-- Task 1 --
According to the ETCD installation excerpt, which version of ETCD was the latest at the time of writing?
-- Task 2 --
Please copy out every line of the records that follow the ETCD installation excerpt without changing anything, and leave the pictures out of your answer.
== Selected excerpt ==
3. Save it and make it executable:

chmod 766 download-etcd.sh

4. Run the download script:

./download-etcd.sh

The script will automatically download and install the latest version of ETCD. At the time of writing, that version is 3.5.9. Make sure you update the version you want to download in the script if you are reading this some time in the future.

5. Let’s make sure ETCD is installed:

etcd --version

etcd Version: 3.5.9
Git SHA: c92fb80f3
Go Version: go1.19.10
Go OS/Arch: linux/amd64

6. Now we need to make some certificates. In this guide, I used Cloud Flare’s SSL tool. Feel free to use whatever tool you want, you just need a CA file, a .crt and a .key for each node in the cluster.
===
== Information provided ==
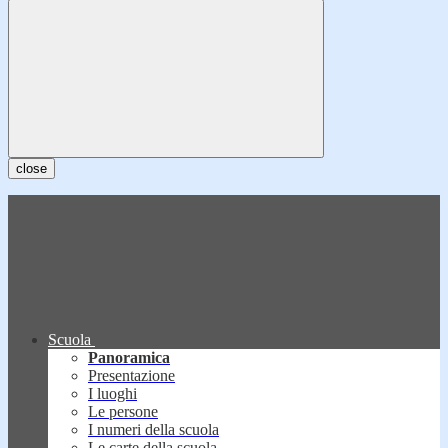
close
Scuola
Panoramica
Presentazione
I luoghi
Le persone
I numeri della scuola
Le carte della scuola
===
-- Response box 1 --
Version 3.5.9.

-- Response box 2 --
close
Scuola
Panoramica
Presentazione
I luoghi
Le persone
I numeri della scuola
Le carte della scuola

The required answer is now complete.